//! Attention is a construct that occurs in the [text][] content type.
//!
//! How attention parses is too complex to explain in BNF.
//! Essentially, one or more of `*` or `_` form attention sequences.
//! Depending on the code before and after a sequence, it can open or close
//! attention.
//! When everything is parsed, we find each sequence that can close, and a
//! corresponding sequence that can open which uses the same marker.
//! If both sequences have two or more markers, strong is formed.
//! Otherwise emphasis is formed.
//!
//! Attention sequences do not, on their own, relate to anything in HTML.
//! When matched with another sequence, and two markers can be “taken” from
//! them, they together relate to the `<strong>` element in HTML.
//! When one marker can be taken, they relate to the `<em>` element.
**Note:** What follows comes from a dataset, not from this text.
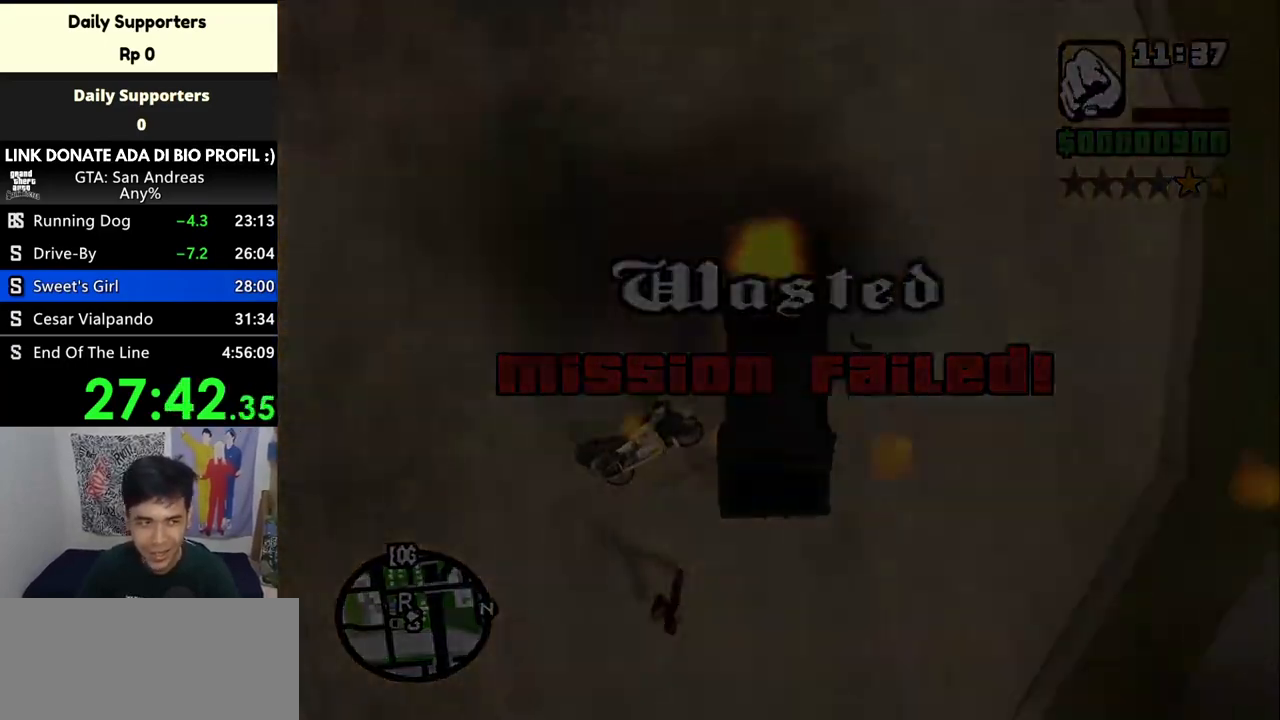
{"keys": [], "mouse": [], "events": [[100, "space", "down"], [167, "space", "up"], [233, "space", "down"], [300, "space", "up"], [433, "space", "down"], [500, "space", "up"]]}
//! See [*§ 4.5.2 The `em` element*][html-em] and
//! [*§ 4.5.3 The `strong` element*][html-strong] in the HTML spec for more
//! info.
//!
//! It is recommended to use asterisks for attention when writing markdown.
//!
//! There are some small differences in whether sequences can open and/or close
//! based on whether they are formed with asterisks or underscores.
//! Because underscores also frequently occur in natural language inside words,
//! while asterisks typically never do, `CommonMark` prohobits underscore
//! sequences from opening or closing when *inside* a word.
//!
//! Because asterisks can be used to form the most markdown constructs, using
//! them has the added benefit of making it easier to gloss over markdown: you
//! can look for asterisks to find syntax while not worrying about other
//! characters.
//!
//! ## Tokens
//!
//! * [`Emphasis`][TokenType::Emphasis]
//! * [`EmphasisSequence`][TokenType::EmphasisSequence]
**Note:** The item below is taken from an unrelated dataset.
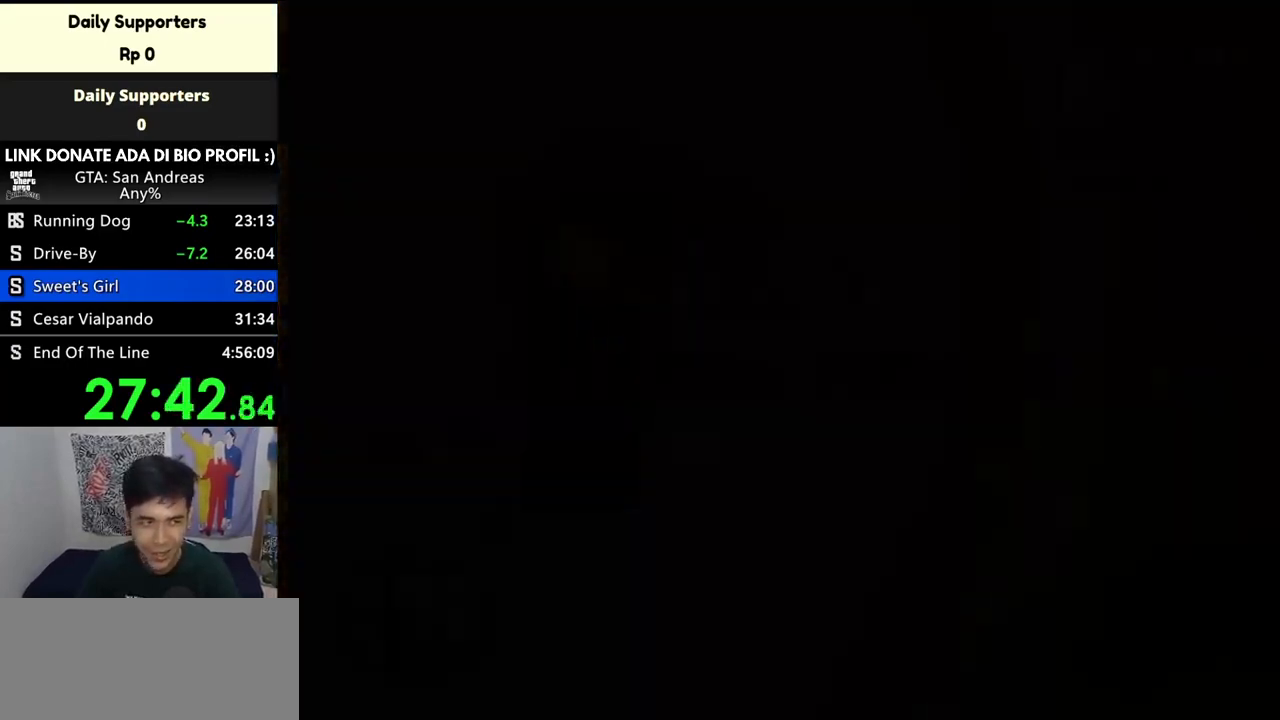
{"keys": ["space"], "mouse": [], "events": [[100, "space", "down"], [133, "space", "up"], [233, "space", "down"], [267, "space", "up"], [367, "space", "down"], [467, "space", "up"], [500, "space", "down"]]}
//! * [`EmphasisText`][TokenType::EmphasisText]
//! * [`Strong`][TokenType::Strong]
//! * [`StrongSequence`][TokenType::StrongSequence]
//! * [`StrongText`][TokenType::StrongText]
//!
//! > 👉 **Note**: while parsing, [`AttentionSequence`][TokenType::AttentionSequence]
//! > is used, which is later compiled away.
//!
//! ## References
//!
//! * [`attention.js` in `micromark`](https://github.com/micromark/micromark/blob/main/packages/micromark-core-commonmark/dev/lib/attention.js)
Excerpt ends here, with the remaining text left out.